I have finished the first part and got $\Delta S = Nk\ln(\frac{V_f}{V_i})$. According to the definition of the book, I am using, a process is reversible if the change in entropy is 0. If a process increases entropy, then it is irreversible. So, base on the equation that I got for the first part, the only way for isothermal expansion to be reversible, the change in volume must be 0. However, it is an expansion, so therefore $V_f > V_i$, which then implies that this process is irreversible. Can someone point out what is wrong with this reasoning?

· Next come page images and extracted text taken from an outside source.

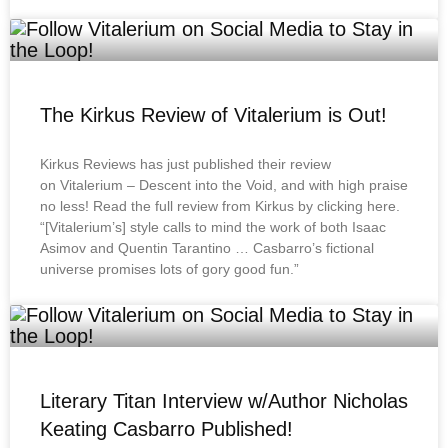
The Kirkus Review of Vitalerium is Out!
Kirkus Reviews has just published their review
on Vitalerium – Descent into the Void, and with high praise
no less! Read the full review from Kirkus by clicking here.
“[Vitalerium’s] style calls to mind the work of both Isaac
Asimov and Quentin Tarantino … Casbarro’s fictional
universe promises lots of gory good fun.”
Literary Titan Interview w/Author Nicholas
Keating Casbarro Published!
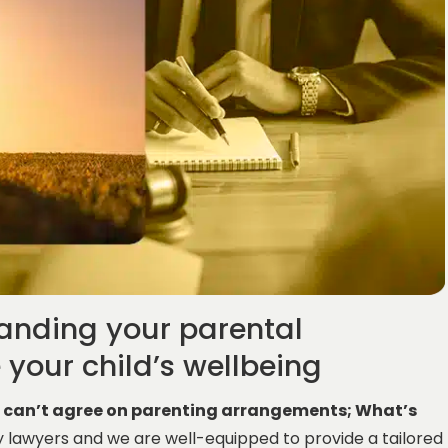
tanding your parental
e your child’s wellbeing
e can’t agree on parenting arrangements; What’s
y lawyers and we are well-equipped to provide a tailored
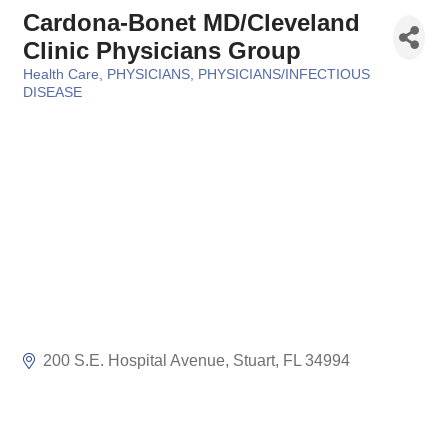
Cardona-Bonet MD/Cleveland
Clinic Physicians Group
Health Care
PHYSICIANS
PHYSICIANS/INFECTIOUS
Categories
DISEASE
200 S.E. Hospital Avenue
Stuart
FL
34994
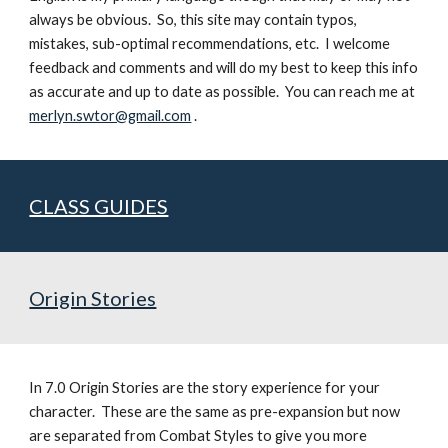
always be obvious.  So, this site may contain typos, 
mistakes, sub-optimal recommendations, etc.  I welcome 
feedback and comments and will do my best to keep this info 
as accurate and up to date as possible.  You can reach me at 
merlyn.swtor@gmail.com
 .
CLASS GUIDES
Origin Stories
In 7.0 Origin Stories are the story experience for your 
character.  These are the same as pre-expansion but now 
are separated from Combat Styles to give you more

 A: A process is reversible if the change in entropy of the system and its surroundings total zero.  The entropy of the system can change and the entropy of its surroundings can change in a reversible process as long as their sum doesn't change.  In your case, if the gas was in contact with a constant temperature bath during the expansion (to keep the gas temperature constant), the change in entropy of the bath would have been minus the change in entropy of the gas.
A: Reversibility is when $dS=\frac{\delta Q}T$ so entropy can change but equality sign should be satisfied. 
So you have already got $\Delta S = Nk\ln(\frac{V_f}{V_i})$
Note for an isothermal process, $\delta Q=dW$. For ideal gas, $PV=NkT$ or $P=\frac{NkT}{V}$
So, the work done during the expansion is $dW=\int_{V_i}^{V_f}PdV$
replacing P with ideal gas law, $dW=\int_{V_i}^{V_f}\frac{NkT}{V}dV=NkT\ln \frac{V_f}{V_i}$.
You can then show $\frac{\delta Q}T=Nk\ln \frac{V_f}{V_i}=dS$ for ideal gas isothermal expansion process and conclude it is a reversible process. 
A: The slow compression/expansion of a gas does not always cause an change in S. In wave function terms, with a slow enough compression/expansion, you change  the energy of the system, but the multiplicity does not change, each molecule or particle  undergoes an energy change , but the number of energy levels does not change, even though the energy in each level does. 
A particle in the $n$th level will stay in the $n$th level, even though it has undergone $\Delta E$.
So S is constant, as the  multiplicity does not change.
A free expansion will create new entropy however.